I tried escaping spaces and used quotation marks in different ways with no luck.
Now, here is the interesting thing:
gsutil cp -R -n /Volumes/Photos/digitalfotografen.dk/2009/2009-05-30\ Søgården\ -\ bryllup/ gs://digitalfotografen/2009/
Copying file:///Volumes/Photos/digitalfotografen.dk/2009/2009-05-30 Søgården - bryllup/Søgården 0128.CR2 [Content-Type=application/octet-stream]...
Here I copied the folder specifically with escaped spaces on the source side, and now the files are uploaded again. This creates a second folder with the same name (at least it appears so in the Cloud Console) and the files are now visible in both folders.
We use three different characters that are outside the standard US ASCII in the Danish character set ("æøå" and the capital "ÆØÅ") but the problem only seems to affect "å" and "Å" - the two others alone or in combination works fine. My hunch is that "å" and "Å" may translate into something entirely different in ASCII that throws things off track when gsutil is allowed to handle the directory naming on its own based on the name of the root folder (doing a multiple level recursion) but works when the user specifies the escaped name of the root folder.
This may be a python issue rather than a gsutil issue, but I am in no way qualified to identify this since I have very close to zero knowledge of programming outside a bit of hodgepodge shell scripts.
We got a trouble with gsutil into ubuntu wsl version windows 10.
The command gsutil work perfectly into the shell but not working when is included into a shell script:
gsutil -m ls -lr gs://project.appspot.com/
Error:
commandexception: "ls" command does not support "file://" urls. did you mean to use a gs:// url?

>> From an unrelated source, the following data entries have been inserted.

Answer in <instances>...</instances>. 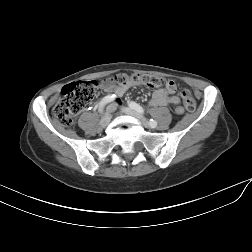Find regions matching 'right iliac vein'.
I'll use <instances>...</instances> for the list:
<instances>
[{
    "mask_svg": "<svg viewBox=\"0 0 252 252\" xmlns=\"http://www.w3.org/2000/svg\"><path fill=\"white\" fill-rule=\"evenodd\" d=\"M110 119H111L110 112H106L100 120L99 123L100 127L105 128L109 124Z\"/></svg>",
    "mask_w": 252,
    "mask_h": 252,
    "instance_id": "63e3f726",
    "label": "right iliac vein"
}]
</instances>
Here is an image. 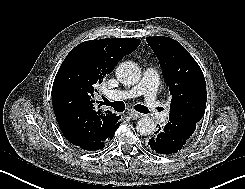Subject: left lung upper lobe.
Wrapping results in <instances>:
<instances>
[{
  "instance_id": "obj_1",
  "label": "left lung upper lobe",
  "mask_w": 245,
  "mask_h": 189,
  "mask_svg": "<svg viewBox=\"0 0 245 189\" xmlns=\"http://www.w3.org/2000/svg\"><path fill=\"white\" fill-rule=\"evenodd\" d=\"M159 59L164 81L172 95L170 121L165 129L176 140L188 141L204 115L206 82L201 68L176 40L165 36L147 37Z\"/></svg>"
}]
</instances>
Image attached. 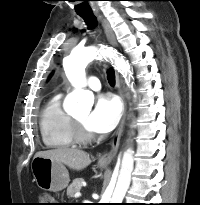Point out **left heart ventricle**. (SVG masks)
I'll list each match as a JSON object with an SVG mask.
<instances>
[{
	"label": "left heart ventricle",
	"instance_id": "obj_1",
	"mask_svg": "<svg viewBox=\"0 0 200 205\" xmlns=\"http://www.w3.org/2000/svg\"><path fill=\"white\" fill-rule=\"evenodd\" d=\"M87 117H88V112H83V113H80V114L76 115L74 118L76 120H78L79 122H81L83 124V126L86 128V130L89 131L88 128L86 127Z\"/></svg>",
	"mask_w": 200,
	"mask_h": 205
}]
</instances>
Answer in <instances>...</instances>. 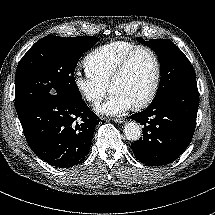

A workaround cloud be by calling directly the script /usr/lib/google-cloud-sdk/platform/gsutil/gsutil and not calling the link /usr/bin/gsutil:
/usr/lib/google-cloud-sdk/platform/gsutil/gsutil -m ls -lr gs://project.appspot.com/
I don't know why but it's working.
Thank Marion to provide us a such uncommon bug :-)
I know this here is a old error, but nevertheless I had a similar issue as described above.
CommandException: "ls" command does not support "file://" URLs. Did you mean to use a gs:// URL?
Using gsutil from scala code.
import sys.process._
object Main {
def main(args: Array[String]): Unit = {
val clients = s"gsutil ls gs://<bucket name>".!!
val beforeDate: String = "date +%Y-%m-%d -d '-8 days'".!!
val clientList = clients.split("\n").map(f => f.split('/').apply(1)).toList
for (x <- clientList) {
val countImg = (s"gsutil -m ls gs://<bucket name>/$x/${beforeDate.stripLineEnd}" #| "wc -l").!!
println(countImg)
}
}
}
So what I found was that there was a LineEnd character on the beforeDate, when I striped that the error went away. So the error occurs when there is a "special" character in the gs://... path. So be sure to strip variables for any "special" characters.
And all this happened just because I was to lazy to use java.time.LocalDate to generate the beforeDate variable. Hope this here will help others that encounter the same error.